L'augmentation de la cadence industrielle sur le long terme est une autre dimension, qui demande un travail approfondi sur l'ensemble de la chaîne de production : cela suppose que les fournisseurs soient capables de produire plus, plus vite, de façon à alimenter les intégrateurs que nous sommes. C'est aussi une affaire de choix, de planification et de ressources : sur quelles capacités souhaitons-nous des cadences supérieures et quels sont les moyens que nous y consacrons ? Ne faudrait-il pas, comme viennent de le faire les États-Unis, accorder la priorité à l'industrie de défense nationale pour la fourniture de certains composants ou matières premières ? Dans ce domaine, une concertation très intime avec la DGA et les armées est nécessaire. Nous prévoyons d'y travailler, pour bien qualifier les besoins et prioriser les ressources.

Soyons attentifs, à cet égard, à ne pas négliger l'évolution des menaces. On parle beaucoup d'hypersonique, de drones, de lutte antidrones ou d'essaims... Nous devons veiller, sous peine d'être vite déclassés, à ne pas concentrer tous nos efforts sur la production de systèmes bien connus. Il nous faut continuer de nous adapter au monde qui nous entoure.

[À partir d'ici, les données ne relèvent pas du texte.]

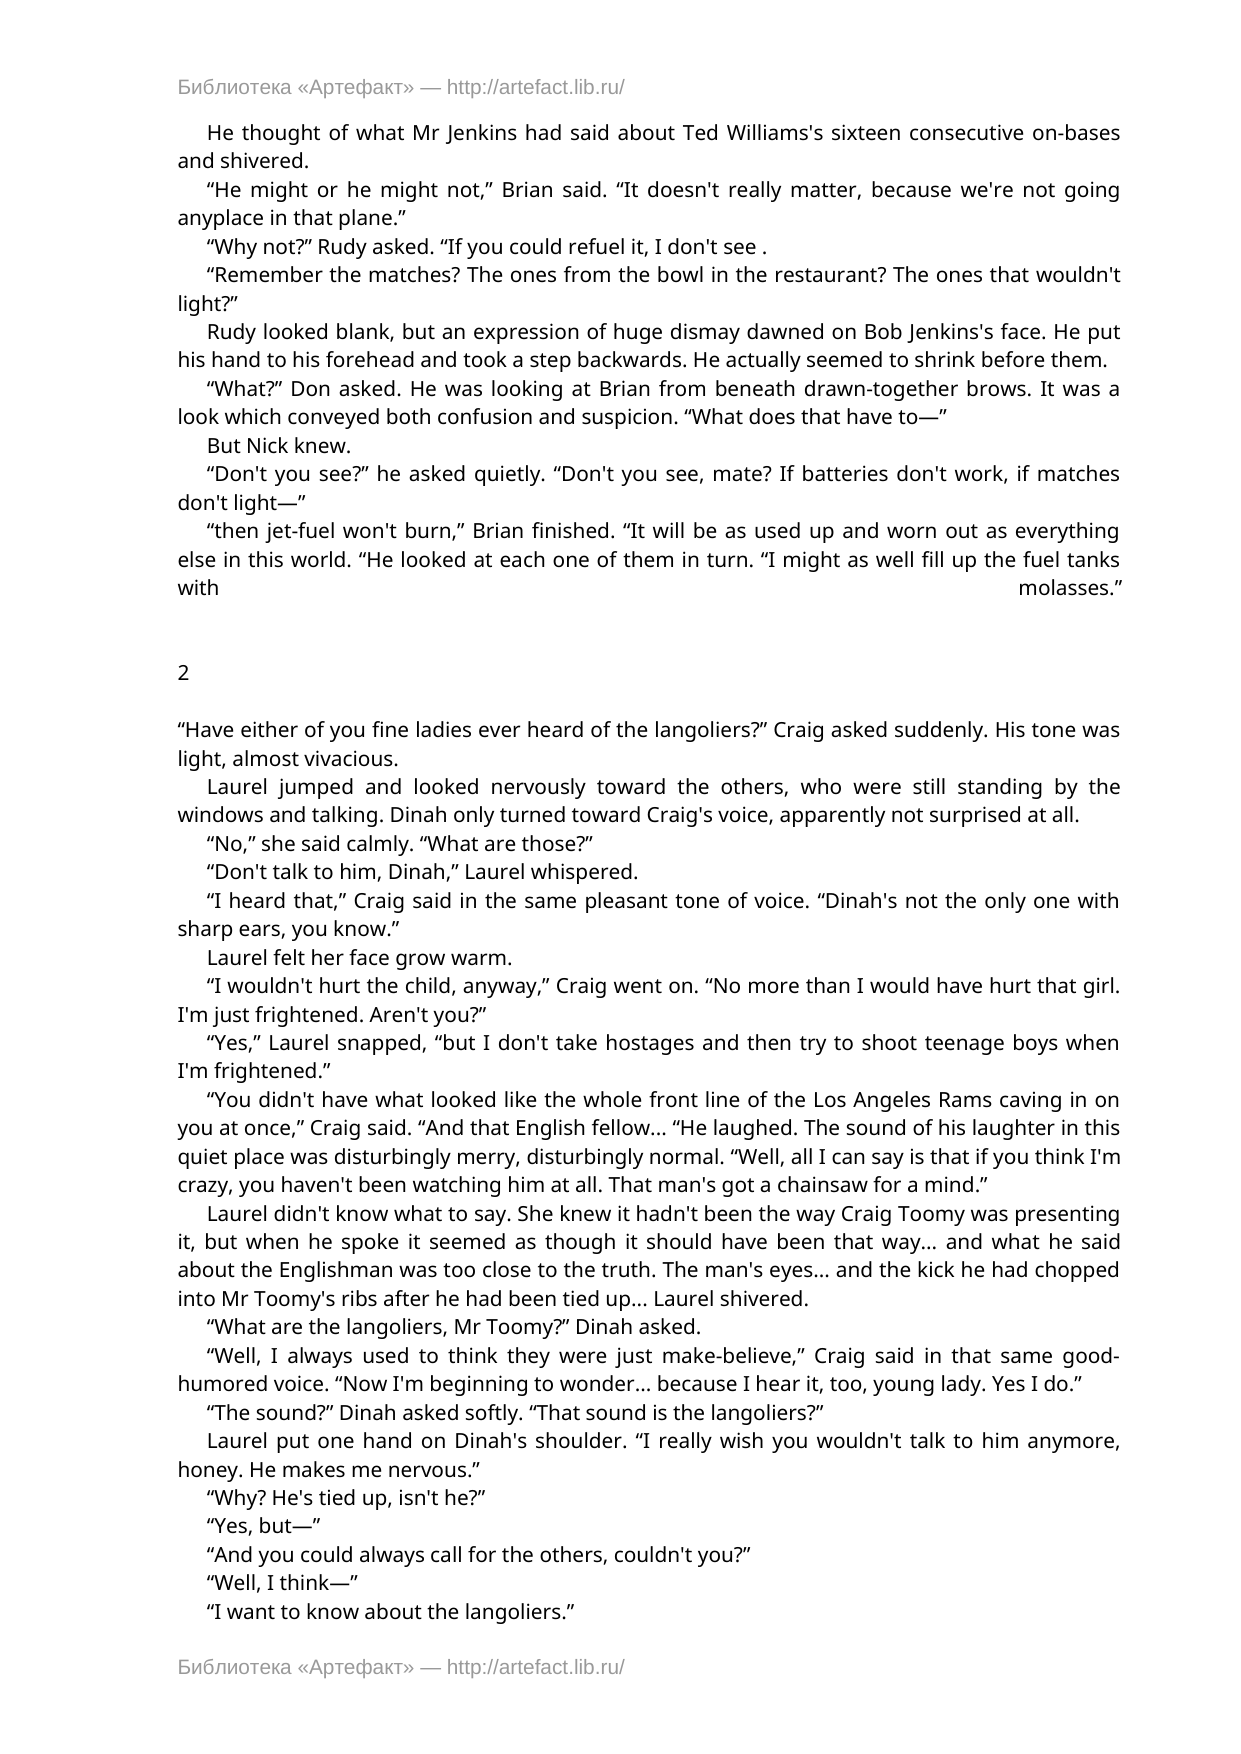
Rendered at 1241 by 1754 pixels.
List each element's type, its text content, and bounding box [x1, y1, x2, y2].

text “I want to know about the langoliers.” [177, 1597, 1122, 1625]
text “And you could always call for the others, couldn't you?” [177, 1540, 1122, 1568]
text “Remember the matches? The ones from the bowl in the restaurant? The ones that wouldn't light?” [177, 260, 1122, 317]
text Laurel jumped and looked nervously toward the others, who were still standing by the windows and talking. Dinah only turned toward Craig's voice, apparently not surprised at all. [177, 772, 1122, 829]
text Laurel felt her face grow warm. [177, 943, 1122, 971]
text “The sound?” Dinah asked softly. “That sound is the langoliers?” [177, 1398, 1122, 1426]
text “Why? He's tied up, isn't he?” [177, 1483, 1122, 1512]
text “I wouldn't hurt the child, anyway,” Craig went on. “No more than I would have hurt that girl. I'm just frightened. Aren't you?” [177, 971, 1122, 1028]
text Laurel put one hand on Dinah's shoulder. “I really wish you wouldn't talk to him anymore, honey. He makes me nervous.” [177, 1426, 1122, 1483]
text “Yes,” Laurel snapped, “but I don't take hostages and then try to shoot teenage boys when I'm frightened.” [177, 1028, 1122, 1085]
text “What?” Don asked. He was looking at Brian from beneath drawn-together brows. It was a look which conveyed both confusion and suspicion. “What does that have to—” [177, 374, 1122, 431]
text “Don't talk to him, Dinah,” Laurel whispered. [177, 857, 1122, 886]
text He thought of what Mr Jenkins had said about Ted Williams's sixteen consecutive on-bases and shivered. [177, 118, 1122, 175]
text “Don't you see?” he asked quietly. “Don't you see, mate? If batteries don't work, if matches don't light—” [177, 459, 1122, 516]
text “He might or he might not,” Brian said. “It doesn't really matter, because we're not going anyplace in that plane.” [177, 175, 1122, 232]
text “I heard that,” Craig said in the same pleasant tone of voice. “Dinah's not the only one with sharp ears, you know.” [177, 886, 1122, 943]
text “Why not?” Rudy asked. “If you could refuel it, I don't see . [177, 232, 1122, 260]
text “Well, I always used to think they were just make-believe,” Craig said in that same good-humored voice. “Now I'm beginning to wonder... because I hear it, too, young lady. Yes I do.” [177, 1341, 1122, 1398]
text “Yes, but—” [177, 1512, 1122, 1540]
text “then jet-fuel won't burn,” Brian finished. “It will be as used up and worn out as everything else in this world. “He looked at each one of them in turn. “I might as well fill up the fuel tanks with molasses.” 2 “Have either of you fine ladies ever heard of the langoliers?” Craig asked suddenly. His tone was light, almost vivacious. [177, 516, 1122, 772]
text Laurel didn't know what to say. She knew it hadn't been the way Craig Toomy was presenting it, but when he spoke it seemed as though it should have been that way... and what he said about the Englishman was too close to the truth. The man's eyes... and the kick he had chopped into Mr Toomy's ribs after he had been tied up... Laurel shivered. [177, 1199, 1122, 1312]
text But Nick knew. [177, 431, 1122, 459]
text “What are the langoliers, Mr Toomy?” Dinah asked. [177, 1312, 1122, 1341]
text “No,” she said calmly. “What are those?” [177, 829, 1122, 857]
text “You didn't have what looked like the whole front line of the Los Angeles Rams caving in on you at once,” Craig said. “And that English fellow... “He laughed. The sound of his laughter in this quiet place was disturbingly merry, disturbingly normal. “Well, all I can say is that if you think I'm crazy, you haven't been watching him at all. That man's got a chainsaw for a mind.” [177, 1085, 1122, 1199]
text Rudy looked blank, but an expression of huge dismay dawned on Bob Jenkins's face. He put his hand to his forehead and took a step backwards. He actually seemed to shrink before them. [177, 317, 1122, 374]
text “Well, I think—” [177, 1568, 1122, 1597]
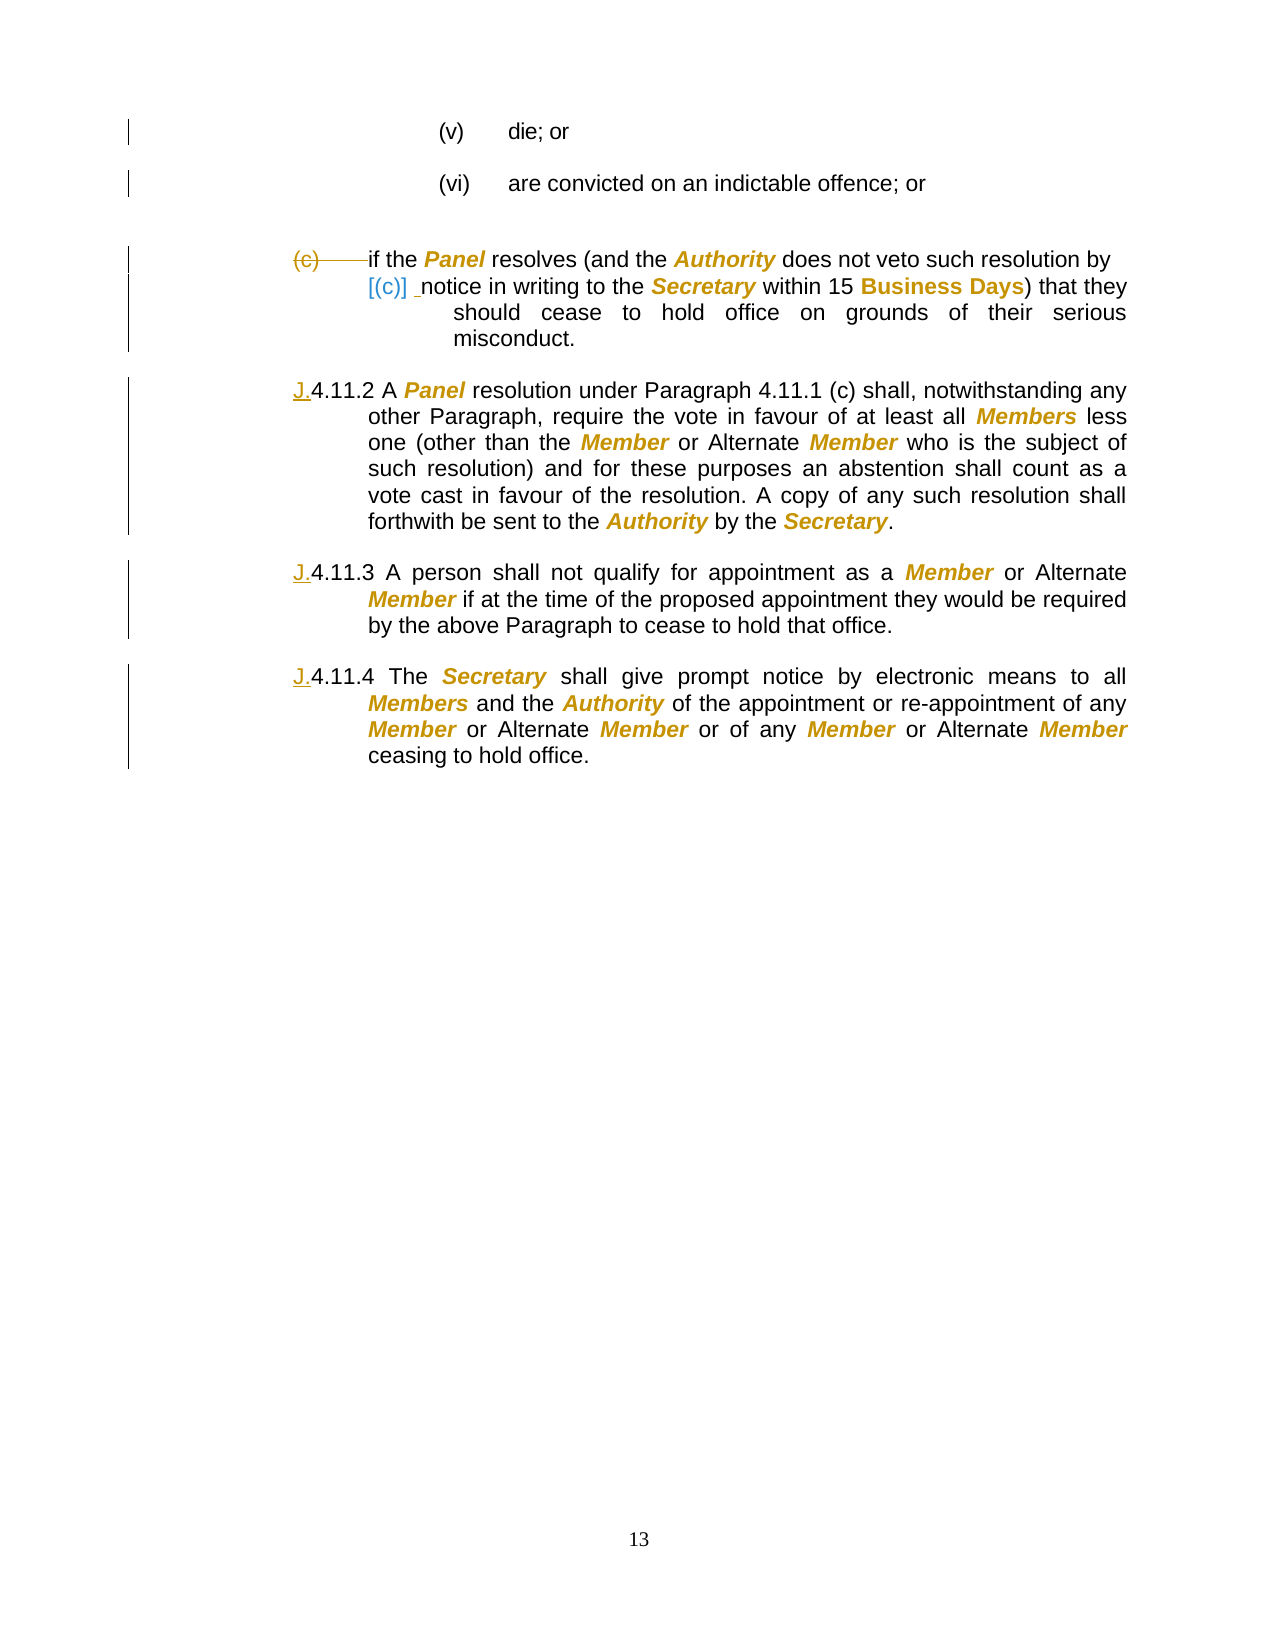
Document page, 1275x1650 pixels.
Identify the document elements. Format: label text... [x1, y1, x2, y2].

text 4.11.2 A Panel resolution under Paragraph 4.11.1 (c) shall, notwithstanding any other Paragraph, require the vote in favour of at least all Members less one (other than the Member or Alternate Member who is the subject of such resolution) and for these purposes an abstention shall count as a vote cast in favour of the resolution. A copy of any such resolution shall forthwith be sent to the Authority by the Secretary. [293, 377, 1127, 534]
text 4.11.4 The Secretary shall give prompt notice by electronic means to all Members and the Authority of the appointment or re-appointment of any Member or Alternate Member or of any Member or Alternate Member ceasing to hold office. [293, 664, 1127, 769]
list die; or [438, 119, 1134, 145]
list are convicted on an indictable offence; or [438, 170, 1134, 197]
text if the Panel resolves (and the Authority does not veto such resolution by [293, 246, 1134, 273]
text 4.11.3 A person shall not qualify for appointment as a Member or Alternate Member if at the time of the proposed appointment they would be required by the above Paragraph to cease to hold that office. [293, 560, 1127, 639]
list notice in writing to the Secretary within 15 Business Days) that they should cease to hold office on grounds of their serious misconduct. [368, 273, 1127, 352]
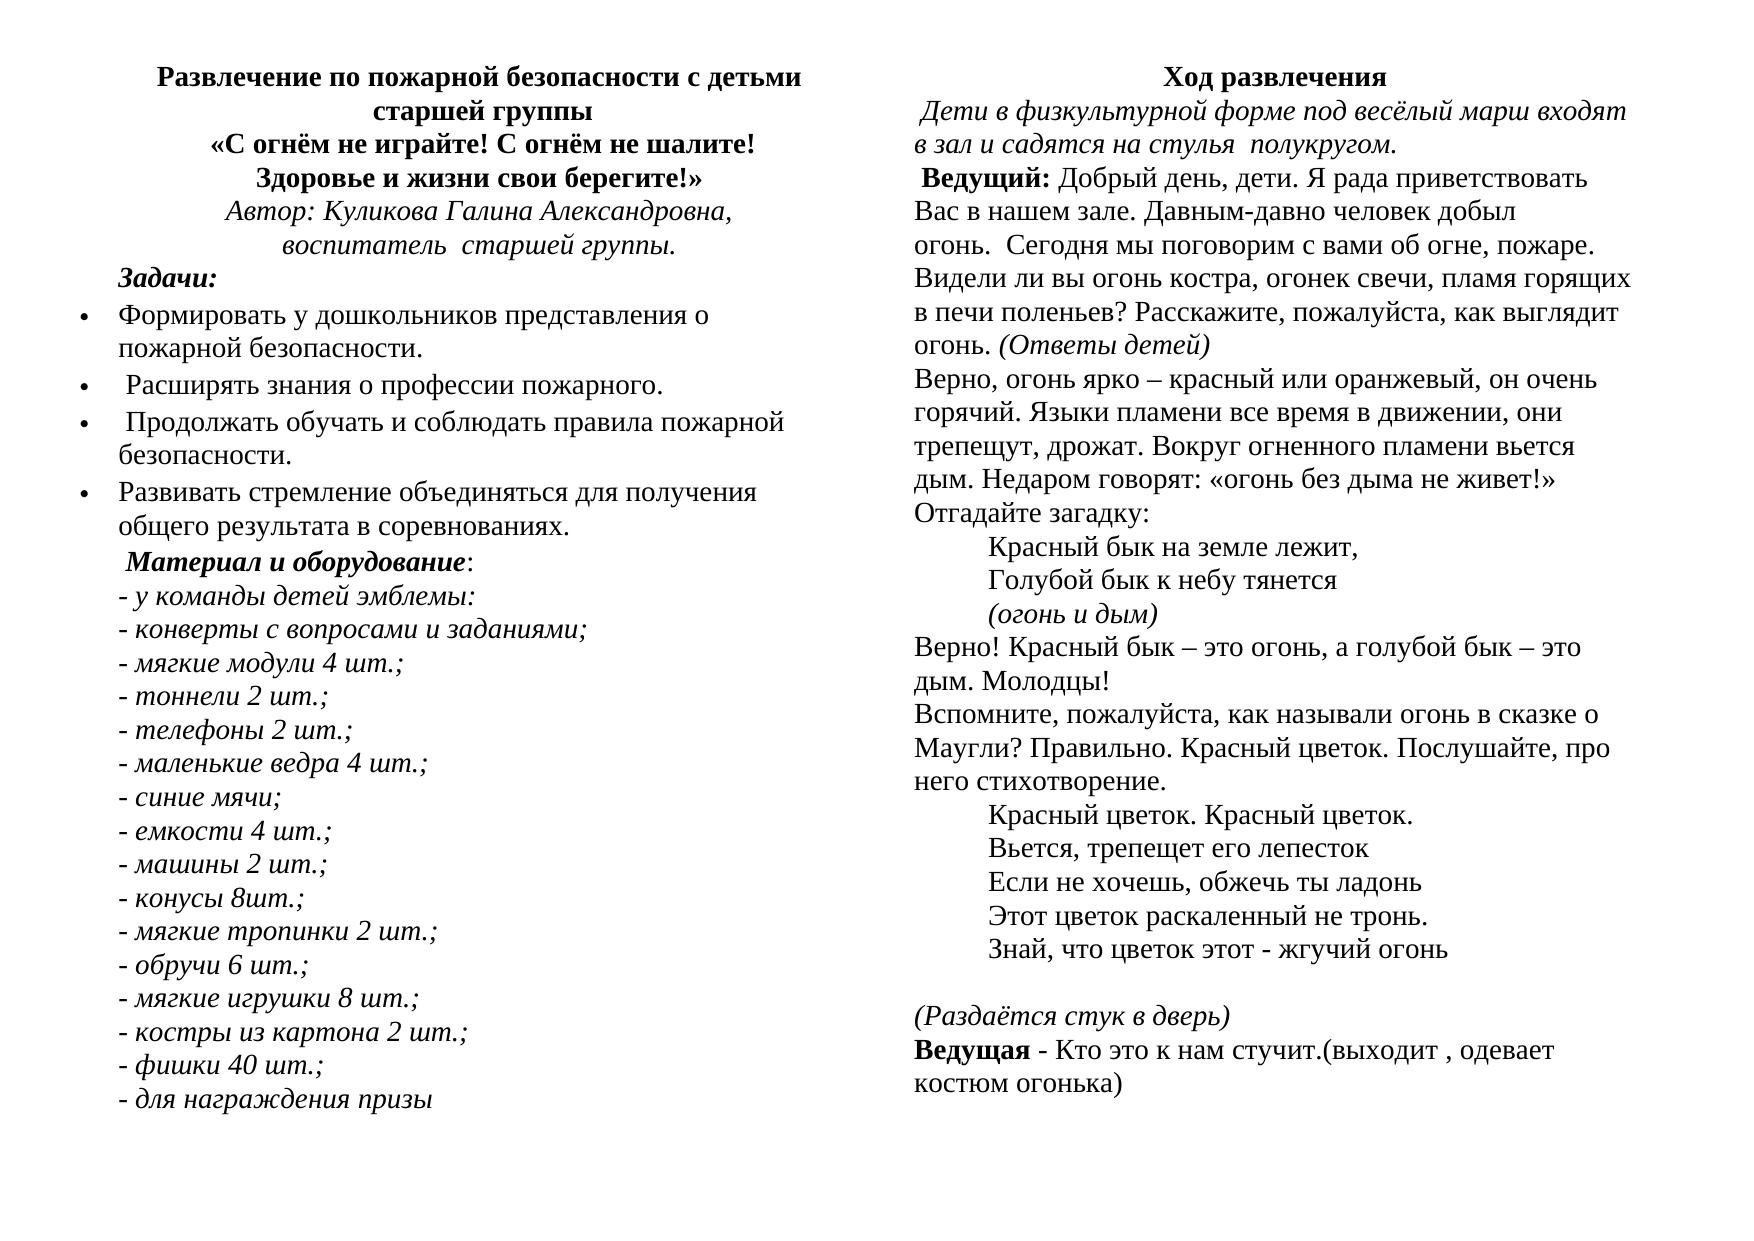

J'en viens au dernier point : les coopérations européennes. La validation en mars dernier par le Conseil européen d'une « boussole stratégique » et la volonté, exprimée récemment, d'encourager les achats communs, sont des signaux positifs. Si MBDA a soutenu cette dynamique, il reste des points à travailler. Méfions-nous, d'abord, des effets « miroir aux alouettes » et « vases communicants » : les budgets annoncés doivent être de véritables budgets supplémentaires. Ensuite, il est très important de s'assurer que ces derniers - près de 200 milliards d'euros - ne serviront pas simplement à alimenter les industries américaine ou israélienne. Selon le rapport conjoint de la commission et de l'Agence européenne de défense (EDA), 60 % du budget européen consacré aux marchés publics de défense a ainsi été dépensé pour des importations de pays tiers entre 2007 et 2018. Il serait préférable que cet afflux de fonds vienne renforcer la BITD européenne...

Aujourd'hui, il est facile d'acheter des armements américains, soit directement aux Américains, au travers du dispositif de Foreign Military Sales (FMS), soit auprès de l'Agence de l'OTAN de soutien et d'acquisition (NSPA). Les Européens doivent se doter de mécanismes propres facilitant l'achat de matériel européen. Ces outils doivent par ailleurs être efficaces et facilement utilisables par l'industrie française. Ainsi, les règles de fonctionnement du Fonds européen de la défense (Fedef) demandent encore des clarifications pour être opérationnelles et adaptées à la conduite d'un programme d'armement. Je pense concrètement aux limites d'exportation, aux droits de propriété intellectuelle, aux questions de solidarité financière ou encore à la sécurité des informations.

Enfin, la recherche d'efficacité ne doit pas nous interdire d'utiliser des outils qui ont fait leurs preuves. C'est le cas par exemple de l'Organisation conjointe de coopération en matière d'armement (Occar), qui sait gérer des programmes de coopération à géométrie variable excluant ou incluant certains pays.